7 ETFs Aussie Investors Are Leaning Into Right Now

Livewire Markets
Livewire MarketsMar 23, 2026

Why It Matters

These ETFs give Australian investors a low‑cost, rules‑based toolkit to diversify, earn higher income, and navigate geopolitical and market volatility, reshaping portfolio construction away from costly, concentrated stock picks.

Key Takeaways

  • Geopolitical tensions boost demand for oil and defense ETFs.
  • Australian investors shift from global to domestic equities amid volatility.
  • Factor ETFs like QOZ and AQLT deliver low‑cost outperformance.
  • HYLD offers 30% higher yield using dividend‑trap avoidance signals.
  • Tech ETF gains inflows as investors chase dips in 2% sector.

Summary

The Livewise Listed series interview with Beta Shares’ Cameron Gleason spotlights seven Australian‑focused ETFs that are attracting investor capital in 2026. Gleason explains how geopolitical unrest has funneled money into oil‑based and defense‑contractor ETFs, while broader market volatility is prompting a swing back to domestic equities.

Beta Shares emphasizes low‑cost, rules‑based factor strategies. The QOZ “dynamic tilt to value” ETF, weighted by economic size rather than market cap, has risen 11% over the past year by rotating from banks to miners. The AQLT Australian Quality ETF outperforms the benchmark by more than 3% since inception, leveraging a quality screen that still includes top‑tier banks. HYLD targets roughly 30% higher dividend yields than the broad market, using market‑signal filters to avoid dividend traps and paying monthly distributions. Even the niche Australian tech sector, representing just 2% of the market, saw strong February inflows as investors bought the dip.

Gleason cites concrete performance metrics: QOZ’s 11% annual gain, AQLT’s sustained outperformance, and HYLD’s monthly payout cadence as evidence that factor ETFs can deliver superior risk‑adjusted returns. He also notes that direct‑stock portfolios, like his mother’s CBA‑heavy holding, expose investors to concentration risk, whereas diversified ETFs provide cost‑effective exposure with lower trading impact.

For Australian investors, the takeaway is clear: integrating factor‑driven ETFs—whether for value, quality, income, or sector exposure—offers a systematic, low‑fee path to capture market upside while mitigating volatility and concentration risk.

Original Description

For those who have been playing the game of markets for decades, think back to the world before ETFs.

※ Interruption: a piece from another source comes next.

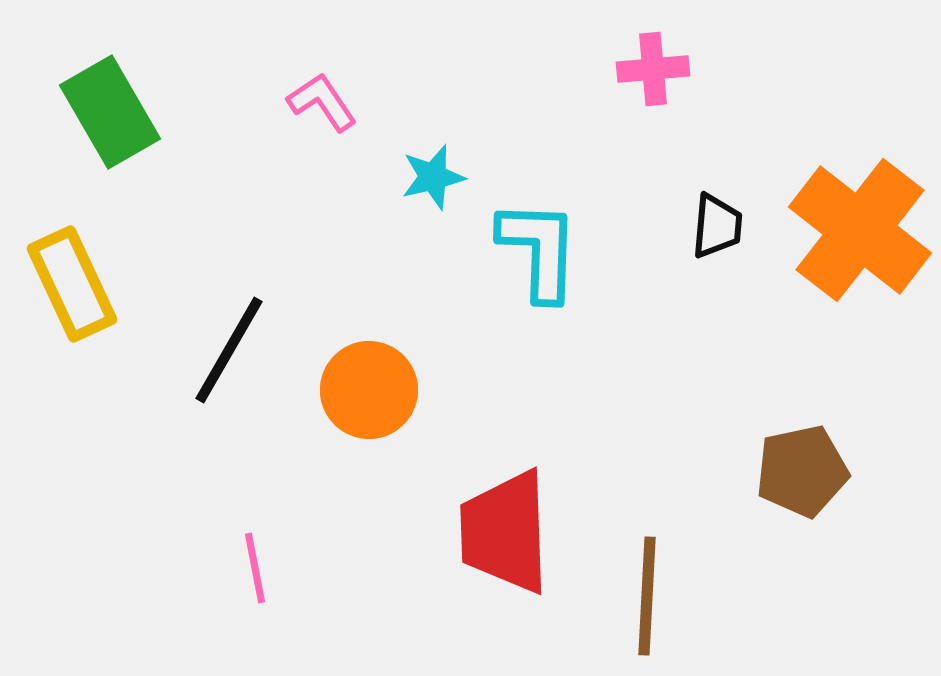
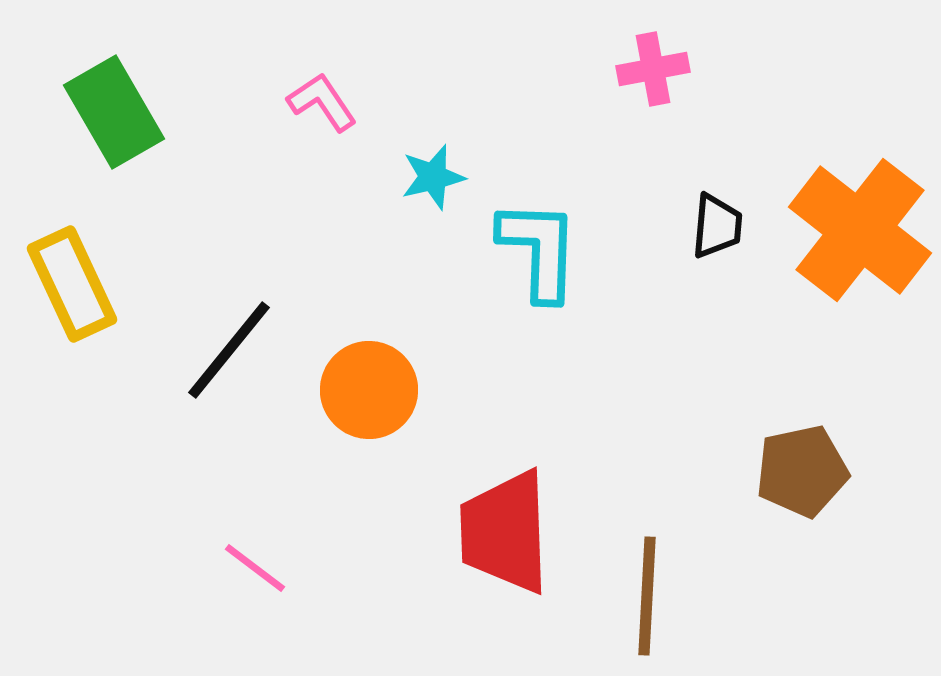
pink cross: rotated 6 degrees counterclockwise
green rectangle: moved 4 px right
black line: rotated 9 degrees clockwise
pink line: rotated 42 degrees counterclockwise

The ways to express a view on change were far more limited - and frustrating.
If war broke out, you were largely confined to ASX-listed companies, often exposed to second-order effects. If commodities like gold or oil were surging, the same constraints applied, along with all the company-specific risks that came with them.
Today, the landscape looks entirely different. Through ETFs, investors now have myriad ways to gain real-time exposure to the themes shaping markets, far more efficiently. And that matters, because markets themselves are more dynamic than ever.
As Betashares’ Senior Investment Strategist Cameron Gleeson puts it:
“Markets can be incredibly dynamic and change on a dime, and that can really catch you off guard.”
From geopolitical shocks to shifting sector leadership, investors are being forced to rethink how they build and manage portfolios, and the tools they use are becoming just as important as the views they hold.
That shift is visible, with flows responding quickly to macro developments, while structural features of the Australian market, from the dominance of banks and miners to the persistent difficulty of active outperformance, are pushing investors toward more systematic and rules-based approaches.
Whether it’s expressing tactical views, enhancing returns through factors, or building more resilient income streams, the opportunity set has expanded. The edge now lies in how effectively investors use it.